Mata pelajaran sejarah merupakan bagian dari ilmu karena sejarah memang memenuhi syarat-syarat sebagai ilmu. Maka dari itu sejarah sudah dapat dijadikan sebagai salah satu bagian dari pendidikan, jadi sudahlah jelas bahwa mata pelajaran sejarah bukanya hanya sekedar hanya dijadikan wawasan. Tetapi dengan adanya wawasan sejarah siswa mempunyai kesadaran untuk bertindak lebih baik dari masa sebelumnya. Jadi selain kemampuan intelektualnya dalam menguasai materi-materi sejarah tetapi siswa juga mampu mengembangkan dirinya dalam segala segi kehidupan pribadinya, baik mental, moral, spirit, maupun segi fisik.

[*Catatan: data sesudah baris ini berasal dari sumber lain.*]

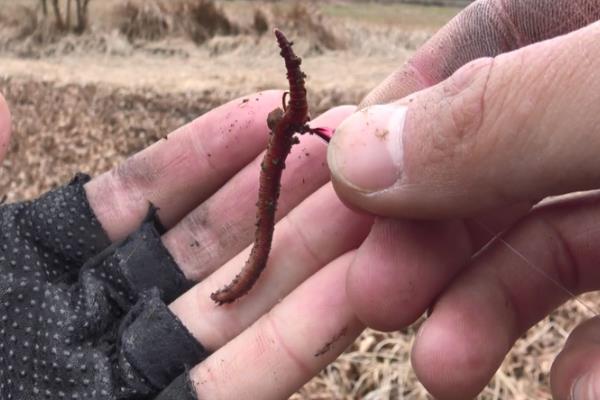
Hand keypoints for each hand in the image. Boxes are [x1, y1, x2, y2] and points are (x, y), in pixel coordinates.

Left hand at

Sejarah sebagai bidang pengetahuan yang memuat pengetahuan tentang berbagai peristiwa lampau dalam perjuangan suatu bangsa dapat merupakan sumber pelajaran mengenai berbagai peristiwa yang dapat mencerminkan penerapan berbagai nilai sebagai nampak dalam tekad ,tindakan,dan perjuangan para pendahulu kita pada berbagai kurun sejarah. Melalui pelajaran sejarah ,anak didik dapat diajak juga memperoleh ispirasi dan imajinasi bagaimana tokoh pergerakan nasional meninggalkan kenikmatan hidup dalam bekerja dengan Belanda dan memilih dibuang dan dipenjara demi kemerdekaan bangsa. Melalui pelajaran sejarah anak didik belajar pula mengapa Indonesia sampai dijajah begitu lama, dan tidak untuk mengulangi sejarah suram tersebut, yaitu sikap mengutamakan ketenaran dan keenakan pribadi diatas kepentingan persatuan dan kejayaan bangsa. Melalui pelajaran sejarah anak didik atau peserta didik dapat juga diajak serta menyaksikan betapa nilai kemanusiaan yang adil dan beradab tidak dimiliki bangsa akibat penjajahn dan betapa nilai yang sama telah membakar semangat dan mengobarkan api perjuangan merebut kembali kemerdekaan (Soedijarto,1989:140).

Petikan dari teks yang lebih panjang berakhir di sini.